Four Denver mayoral candidates split Wednesday night on issues of growth and development and how much is too much when it comes to cities.
All of them agreed that a city can reach its capacity, but they differed on whether that’s the case today in Denver.
The hour-long debate was co-sponsored by 9News and Colorado Politics and took place at the station's studios with no in-person audience. Kyle Clark and Marshal Zelinger of 9News moderated, and this reporter asked questions about growth and homelessness.
Growth and development have been the predominant theme in the campaign so far which is now 20 days away from the results of the city-wide mail in ballot.
The candidates were asked: “How much growth is too much, or is a city is a dynamic thing where the concept of capacity does not apply?”
Mayor Michael Hancock, who is seeking a third and final four-year term, responded that he does not believe Denver has hit capacity yet but that market pressures will determine when it has.
“We also have to wait for the market to work itself out,” Hancock responded. “We’re already seeing kind of the ebbing of the population growth in Denver. People are already beginning to choose … and are moving other places.”
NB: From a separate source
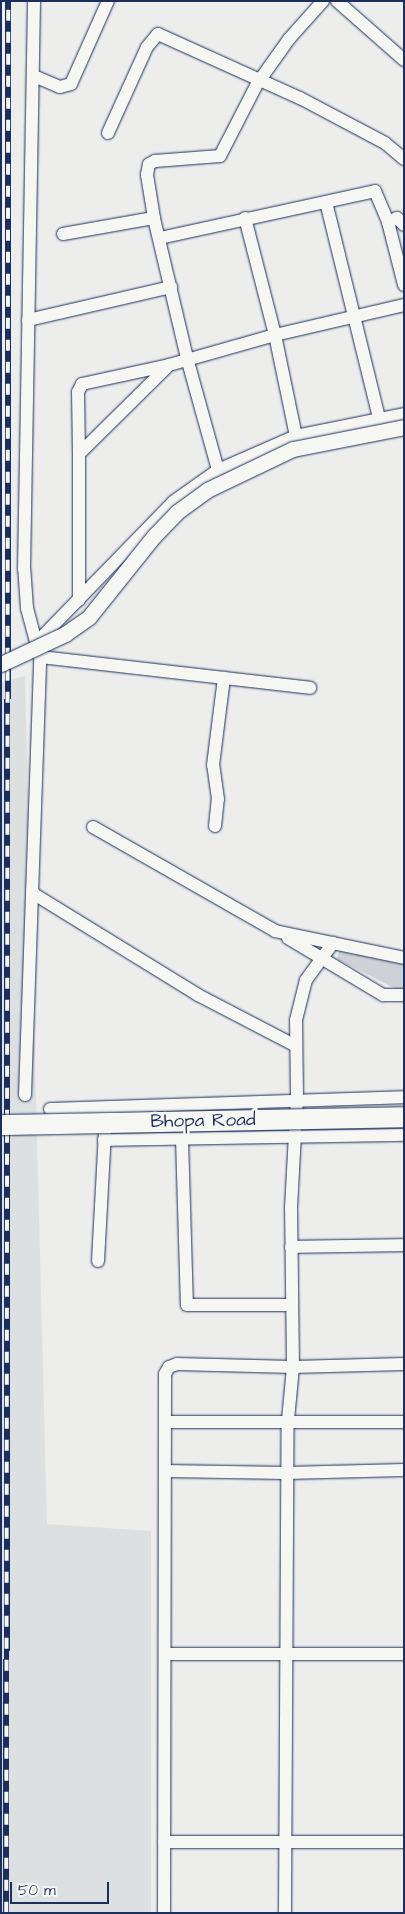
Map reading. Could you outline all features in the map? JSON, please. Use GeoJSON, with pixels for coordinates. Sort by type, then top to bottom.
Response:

But Hancock also asked residents to appreciate what Denver has achieved during a decade of unprecedented growth
“I want us all as the city of Denver to take a bow and to embrace the fact that we are the most desirable city in the country,” he said.
His three challengers – all of whom have tried to tap into frustration over the city’s rapid growth – hammered the mayor for not doing a better job of managing that growth. But there were subtle differences among the challengers as well.
Lisa Calderón, a Regis University criminal justice professor, said Denver already has reached its capacity in terms of its infrastructure.
“Our infrastructure has not grown as the city has grown,” she said. “It’s interesting that the mayor has taken credit for all of the growth but takes no responsibility for any of the growing pains that go with it, including people being pushed out of their communities.”
Penfield Tate III, a former state lawmaker, said the city still has room to grow, but it depends upon how that growth is managed.
“We’ve grown in a fashion that isn’t compatible with neighborhoods,” Tate said.
“Capacity is impacted by management style,” Tate added. “What you can handle is a function of how you let your growth and development occur.”
Jamie Giellis, a planning consultant and past president of the River North Arts Districts, also saw room for growth if managed properly.
“Cities are evolving growing things. A city can accommodate a lot of growth and change over the course of time or the course of history. We know that,” she said.
“It’s how the change is managed,” she added. “Right now, what we see is, there are traffic issues. Cost of living here is tough. People are having to work multiple jobs just to afford what they’re doing.”
Two other mayoral candidates on the ballot, disabilities rights activist Kalyn Rose Heffernan and community activist Stephan “Seku” Evans, were not included in the debate. Both trail well behind the other four candidates in terms of fundraising.
When the challengers were asked whom they would support if there were a runoff between Hancock and another candidate, Calderón said Heffernan, and named Tate as a second choice; Tate said he would support Calderón. Giellis said she would support “anybody but Hancock, either Lisa or Pen.”
A runoff election of the top two candidates would be held June 4 if no one gets more than 50 percent of the vote.
There was a bit of post-debate trolling that spilled over onto social media.
Even before the debate was over, someone on the Hancock campaign Twitter account tweeted:
“Glad to hear @JamieForDenver just changed her mind and supports the #Comp2040 plan,” referring to the Denveright comprehensive plan coming up before the Denver City Council on Monday.
That prompted Giellis to tweet back: “I most definitely do not support passing the comp plan next week, but nice try. I called for a pause and I’ll stick to that.”
Several of the challengers have called on the city council to delay a vote on the plan until after the election.